Screening through the use of a risk of ovarian cancer algorithm (ROCA) doubled the number of screen-detected primary invasive epithelial ovarian or tubal cancers (iEOCs), according to a recent study published online ahead of print in the Journal of Clinical Oncology.
Researchers led by Usha Menon, MD, of the University College London looked at patient data of 640 women from the United Kingdom Collaborative Trial of Ovarian Cancer Screening.
Among these women, all of whom underwent surgery, the researchers found that 133 had primary iEOCs, with 22 interval iEOCs occurring within one year of screening.

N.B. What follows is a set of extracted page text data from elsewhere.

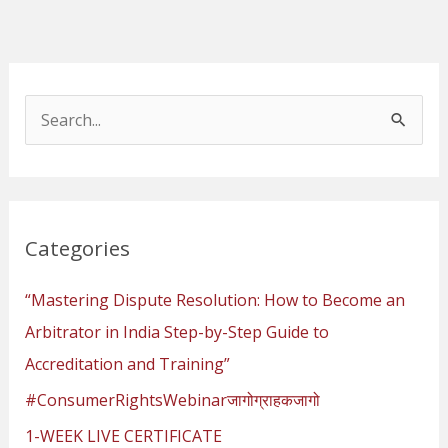
S
e
a
r
Categories
c
h
“Mastering Dispute Resolution: How to Become an
f
Arbitrator in India Step-by-Step Guide to
o
Accreditation and Training”
r
#ConsumerRightsWebinarजागोग्राहकजागो
:
1-WEEK LIVE CERTIFICATE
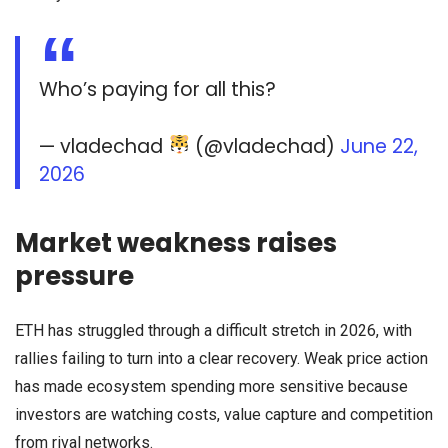
Who’s paying for all this?
— vladechad
(@vladechad)
June 22,
2026
Market weakness raises
pressure
ETH has struggled through a difficult stretch in 2026, with
rallies failing to turn into a clear recovery. Weak price action
has made ecosystem spending more sensitive because
investors are watching costs, value capture and competition
from rival networks.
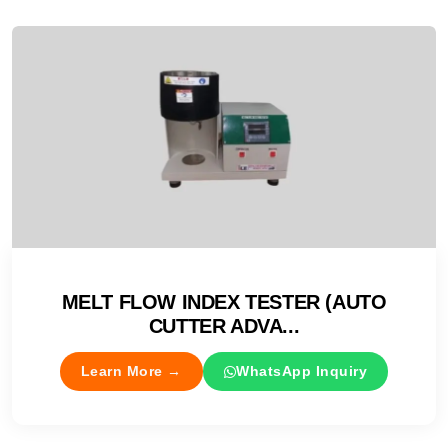
MELT FLOW INDEX TESTER (AUTO
CUTTER ADVA...
Learn More →
WhatsApp Inquiry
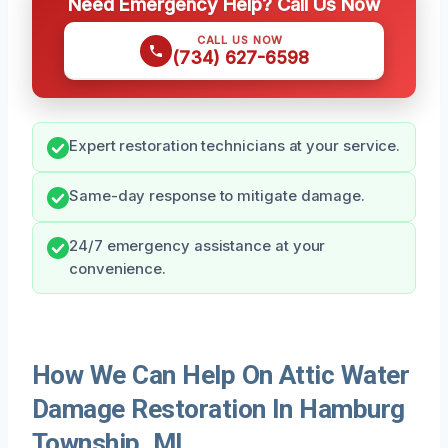
Need Emergency Help? Call Us Now
CALL US NOW
(734) 627-6598
Expert restoration technicians at your service.
Same-day response to mitigate damage.
24/7 emergency assistance at your
convenience.
How We Can Help On Attic Water
Damage Restoration In Hamburg
Township, MI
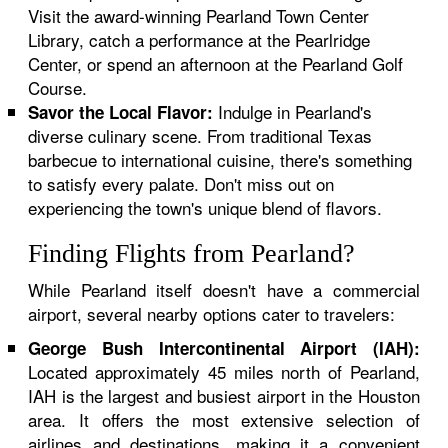
Visit the award-winning Pearland Town Center
Library, catch a performance at the Pearlridge
Center, or spend an afternoon at the Pearland Golf
Course.
Indulge in Pearland's
Savor the Local Flavor:
diverse culinary scene. From traditional Texas
barbecue to international cuisine, there's something
to satisfy every palate. Don't miss out on
experiencing the town's unique blend of flavors.
Finding Flights from Pearland?
While Pearland itself doesn't have a commercial
airport, several nearby options cater to travelers:
George Bush Intercontinental Airport (IAH):
Located approximately 45 miles north of Pearland,
IAH is the largest and busiest airport in the Houston
area. It offers the most extensive selection of
airlines and destinations, making it a convenient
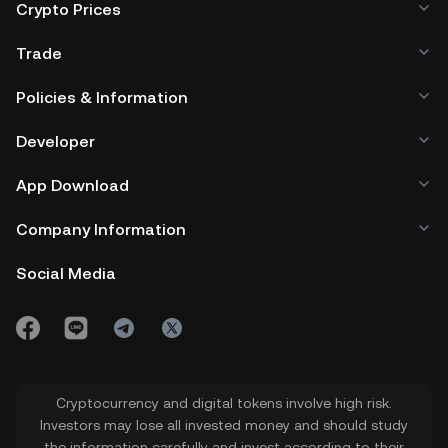
Crypto Prices
Trade
Policies & Information
Developer
App Download
Company Information
Social Media
Cryptocurrency and digital tokens involve high risk.
Investors may lose all invested money and should study
the information carefully and invest according to their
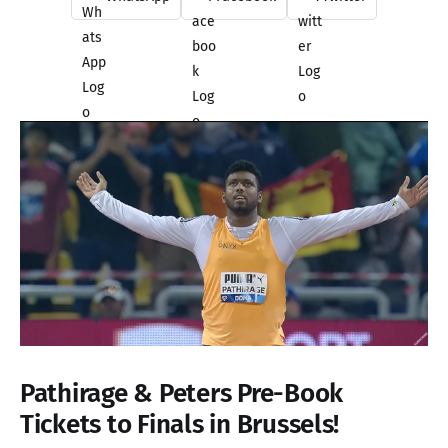
Pathirage & Peters Pre-Book
Tickets to Finals in Brussels!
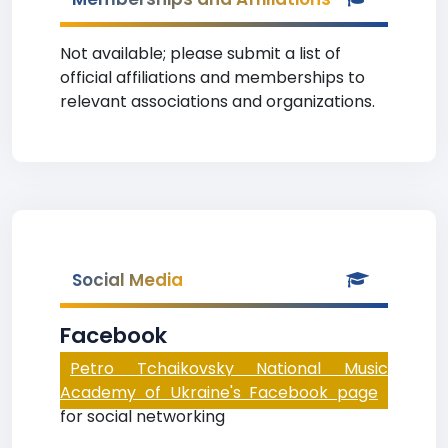
Not available; please submit a list of
official affiliations and memberships to
relevant associations and organizations.
Social Media
Facebook
Petro Tchaikovsky National Music
Academy of Ukraine's Facebook page
for social networking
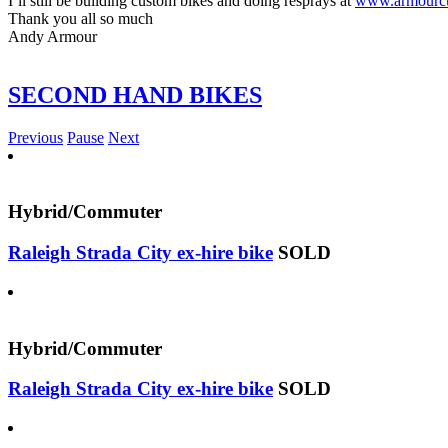
I’ll still be building custom bikes and doing resprays at
www.armourcu
Thank you all so much
Andy Armour
SECOND HAND BIKES
Previous
Pause
Next
Hybrid/Commuter
Raleigh Strada City ex-hire bike
SOLD
Hybrid/Commuter
Raleigh Strada City ex-hire bike
SOLD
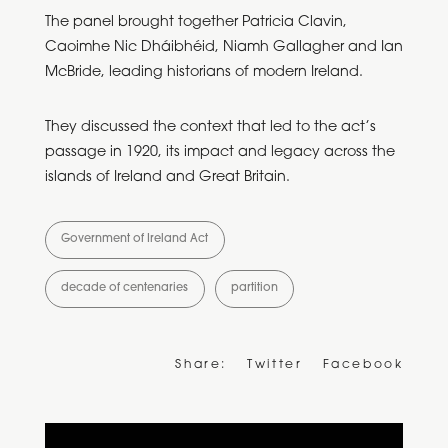
The panel brought together Patricia Clavin,
Caoimhe Nic Dháibhéid, Niamh Gallagher and Ian
McBride, leading historians of modern Ireland.
They discussed the context that led to the act’s
passage in 1920, its impact and legacy across the
islands of Ireland and Great Britain.
Government of Ireland Act
decade of centenaries
partition
Share:
Twitter
Facebook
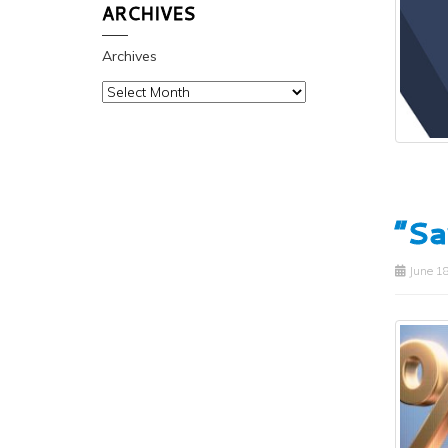
ARCHIVES
Archives
“Sa
June 18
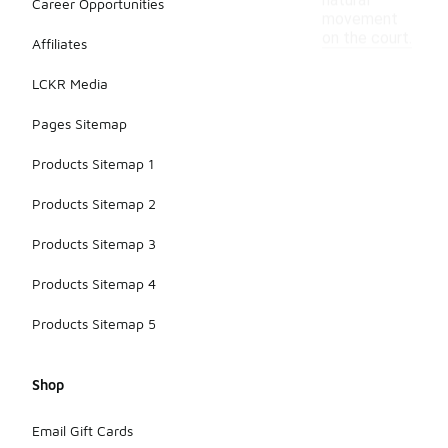
natural
Career Opportunities
movement
on the court.
Affiliates
LCKR Media
Pages Sitemap
Products Sitemap 1
Products Sitemap 2
Products Sitemap 3
Products Sitemap 4
Products Sitemap 5
Shop
Email Gift Cards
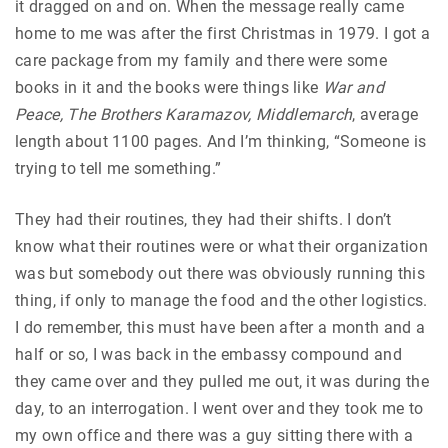
it dragged on and on. When the message really came
home to me was after the first Christmas in 1979. I got a
care package from my family and there were some
books in it and the books were things like
War and
Peace, The Brothers Karamazov, Middlemarch
, average
length about 1100 pages. And I’m thinking, “Someone is
trying to tell me something.”
They had their routines, they had their shifts. I don’t
know what their routines were or what their organization
was but somebody out there was obviously running this
thing, if only to manage the food and the other logistics.
I do remember, this must have been after a month and a
half or so, I was back in the embassy compound and
they came over and they pulled me out, it was during the
day, to an interrogation. I went over and they took me to
my own office and there was a guy sitting there with a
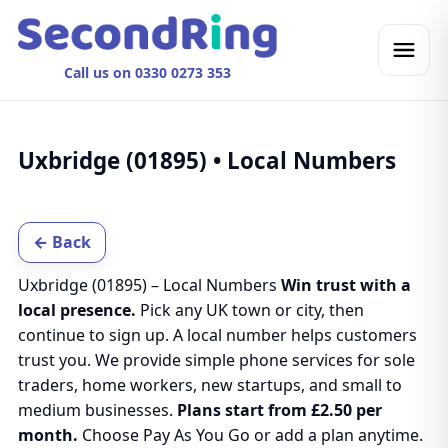
Call us on 0330 0273 353
Uxbridge (01895) • Local Numbers
← Back
Uxbridge (01895) – Local Numbers
Win trust with a
local presence.
Pick any UK town or city, then
continue to sign up. A local number helps customers
trust you. We provide simple phone services for sole
traders, home workers, new startups, and small to
medium businesses.
Plans start from £2.50 per
month.
Choose Pay As You Go or add a plan anytime.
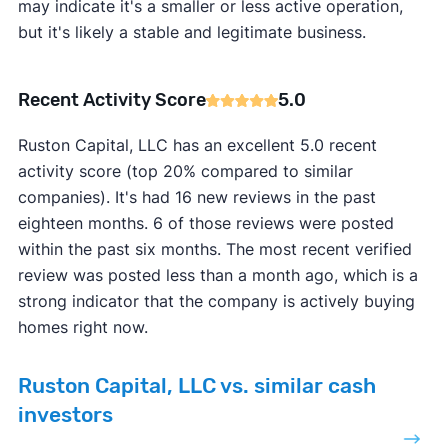
may indicate it's a smaller or less active operation,
but it's likely a stable and legitimate business.
Recent Activity Score
5.0
Ruston Capital, LLC has an excellent 5.0 recent
activity score (top 20% compared to similar
companies). It's had 16 new reviews in the past
eighteen months. 6 of those reviews were posted
within the past six months. The most recent verified
review was posted less than a month ago, which is a
strong indicator that the company is actively buying
homes right now.
Ruston Capital, LLC vs. similar cash
investors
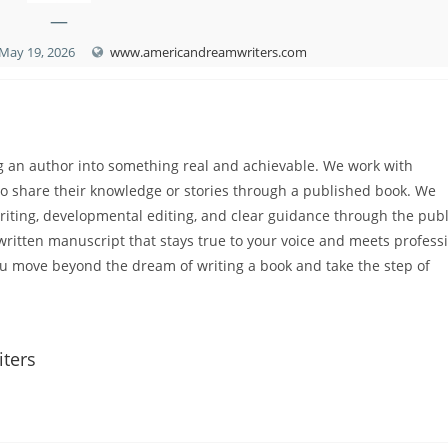
—
May 19, 2026
www.americandreamwriters.com
g an author into something real and achievable. We work with
to share their knowledge or stories through a published book. We
twriting, developmental editing, and clear guidance through the pub
-written manuscript that stays true to your voice and meets profess
u move beyond the dream of writing a book and take the step of
iters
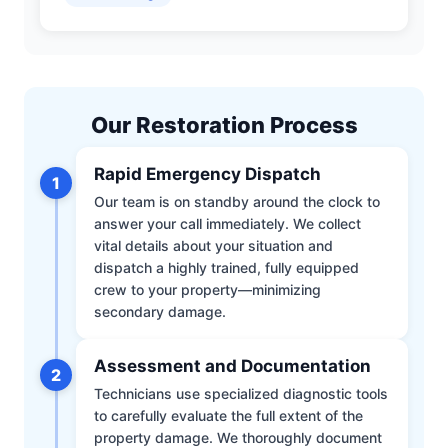
Our Restoration Process
Rapid Emergency Dispatch
1
Our team is on standby around the clock to
answer your call immediately. We collect
vital details about your situation and
dispatch a highly trained, fully equipped
crew to your property—minimizing
secondary damage.
Assessment and Documentation
2
Technicians use specialized diagnostic tools
to carefully evaluate the full extent of the
property damage. We thoroughly document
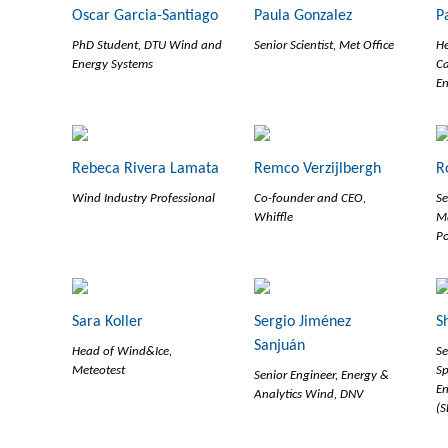
Oscar Garcia-Santiago
Paula Gonzalez
P
PhD Student, DTU Wind and
Senior Scientist, Met Office
He
Energy Systems
Ca
En
Rebeca Rivera Lamata
Remco Verzijlbergh
R
Wind Industry Professional
Co-founder and CEO,
Se
Whiffle
M
P
Sara Koller
Sergio Jiménez
S
Sanjuán
Head of Wind&Ice,
Se
Meteotest
Sp
Senior Engineer, Energy &
En
Analytics Wind, DNV
(S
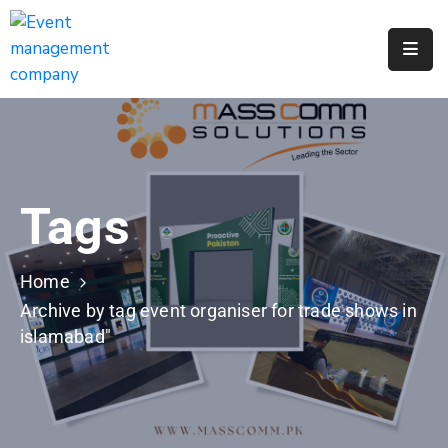
Apply
For
A
City
Job
Tags
Request
A
311
Home
Service
Archive by tag event organiser for trade shows in
islamabad"
Get
A
Parking
Permit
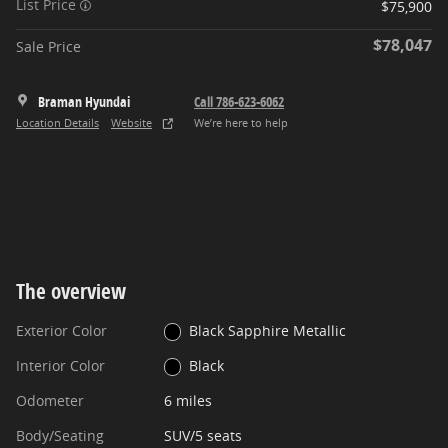
List Price
$75,900
$78,047
Sale Price
Braman Hyundai
Call 786-623-6062
Location Details
Website
We’re here to help
The overview
Exterior Color
Black Sapphire Metallic
Interior Color
Black
Odometer
6 miles
Body/Seating
SUV/5 seats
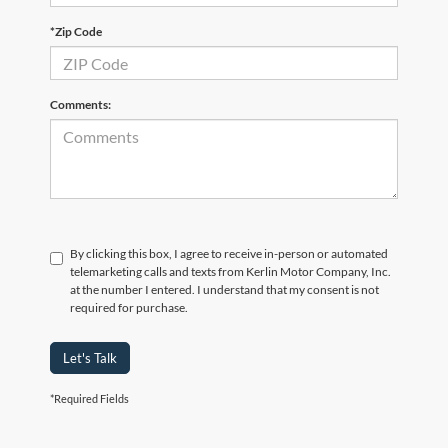
*Zip Code
Comments:
By clicking this box, I agree to receive in-person or automated
telemarketing calls and texts from Kerlin Motor Company, Inc.
at the number I entered. I understand that my consent is not
required for purchase.
Let's Talk
*Required Fields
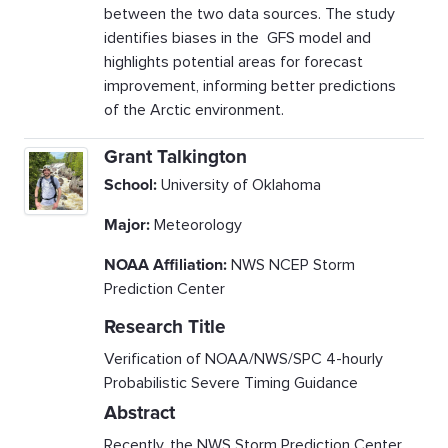
between the two data sources. The study
identifies biases in the GFS model and
highlights potential areas for forecast
improvement, informing better predictions
of the Arctic environment.
Grant Talkington
School:
University of Oklahoma
Major:
Meteorology
NOAA Affiliation:
NWS NCEP Storm
Prediction Center
Research Title
Verification of NOAA/NWS/SPC 4-hourly
Probabilistic Severe Timing Guidance
Abstract
Recently, the NWS Storm Prediction Center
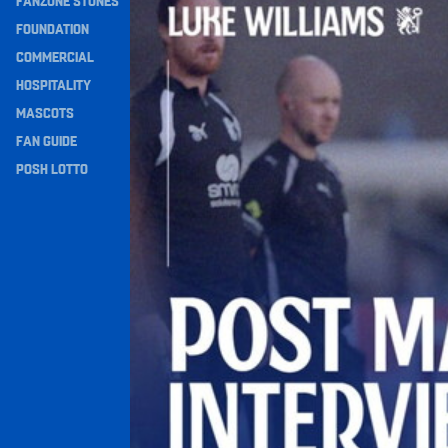
FANZONE STONES
Navigation
FOUNDATION
COMMERCIAL
HOSPITALITY
MASCOTS
FAN GUIDE
POSH LOTTO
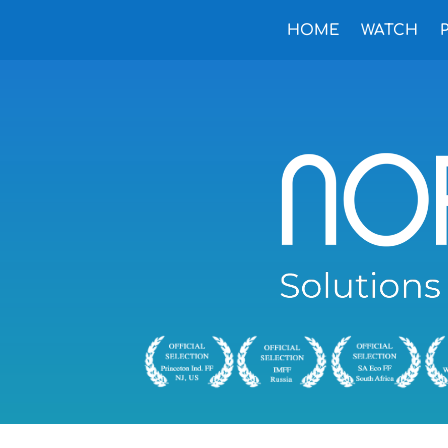
HOME
WATCH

ROCA alone was able to detect 87.1 percent of the iEOCs, compared with fixed CA-125 cutoffs which would have identified 41.5 percent of women with more than 35 U/mL, 48.4 percent of more than 30 U/mL, and 66.5 percent of more than 22 U/mL.
“In the context of cancer screening, reliance on predefined single-threshold rules may result in biomarkers of value being discarded,” the authors concluded.
Screening through the use of a risk of ovarian cancer algorithm doubled the number of screen-detected cancers.
Cancer screening strategies have commonly adopted single-biomarker thresholds to identify abnormality. We investigated the impact of serial biomarker change interpreted through a risk algorithm on cancer detection rates.